### YOUR OBJECTIVE
The listing that follows should be reproduced exactly, line for line.
++++ RECORDED INFORMATION
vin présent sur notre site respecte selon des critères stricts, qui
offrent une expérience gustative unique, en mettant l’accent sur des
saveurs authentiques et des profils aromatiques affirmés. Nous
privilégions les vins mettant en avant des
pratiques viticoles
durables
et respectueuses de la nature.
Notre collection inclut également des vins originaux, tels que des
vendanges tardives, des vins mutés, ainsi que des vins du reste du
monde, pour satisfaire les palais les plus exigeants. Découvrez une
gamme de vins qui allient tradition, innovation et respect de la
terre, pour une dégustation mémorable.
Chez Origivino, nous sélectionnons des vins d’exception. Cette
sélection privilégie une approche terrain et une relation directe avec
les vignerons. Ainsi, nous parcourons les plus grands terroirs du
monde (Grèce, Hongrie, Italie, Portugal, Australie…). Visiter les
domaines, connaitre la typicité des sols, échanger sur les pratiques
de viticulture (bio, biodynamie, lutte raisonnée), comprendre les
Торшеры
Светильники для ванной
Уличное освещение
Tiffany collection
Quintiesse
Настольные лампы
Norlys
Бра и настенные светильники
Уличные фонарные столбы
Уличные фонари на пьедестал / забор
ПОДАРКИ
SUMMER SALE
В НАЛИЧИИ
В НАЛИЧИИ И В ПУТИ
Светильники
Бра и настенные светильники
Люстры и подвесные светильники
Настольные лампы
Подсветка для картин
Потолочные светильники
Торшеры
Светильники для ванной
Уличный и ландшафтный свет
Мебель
++++++++
### PROBLEM SOLUTION
vin présent sur notre site respecte selon des critères stricts, qui
offrent une expérience gustative unique, en mettant l’accent sur des
saveurs authentiques et des profils aromatiques affirmés. Nous
privilégions les vins mettant en avant des
pratiques viticoles
durables
et respectueuses de la nature.
Notre collection inclut également des vins originaux, tels que des
vendanges tardives, des vins mutés, ainsi que des vins du reste du
monde, pour satisfaire les palais les plus exigeants. Découvrez une
gamme de vins qui allient tradition, innovation et respect de la
terre, pour une dégustation mémorable.
Chez Origivino, nous sélectionnons des vins d’exception. Cette
sélection privilégie une approche terrain et une relation directe avec
les vignerons. Ainsi, nous parcourons les plus grands terroirs du
monde (Grèce, Hongrie, Italie, Portugal, Australie…). Visiter les
domaines, connaitre la typicité des sols, échanger sur les pratiques
de viticulture (bio, biodynamie, lutte raisonnée), comprendre les
Торшеры
Светильники для ванной
Уличное освещение
Tiffany collection
Quintiesse
Настольные лампы
Norlys
Бра и настенные светильники
Уличные фонарные столбы
Уличные фонари на пьедестал / забор
ПОДАРКИ
SUMMER SALE
В НАЛИЧИИ
В НАЛИЧИИ И В ПУТИ
Светильники
Бра и настенные светильники
Люстры и подвесные светильники
Настольные лампы
Подсветка для картин
Потолочные светильники
Торшеры
Светильники для ванной
Уличный и ландшафтный свет
Мебель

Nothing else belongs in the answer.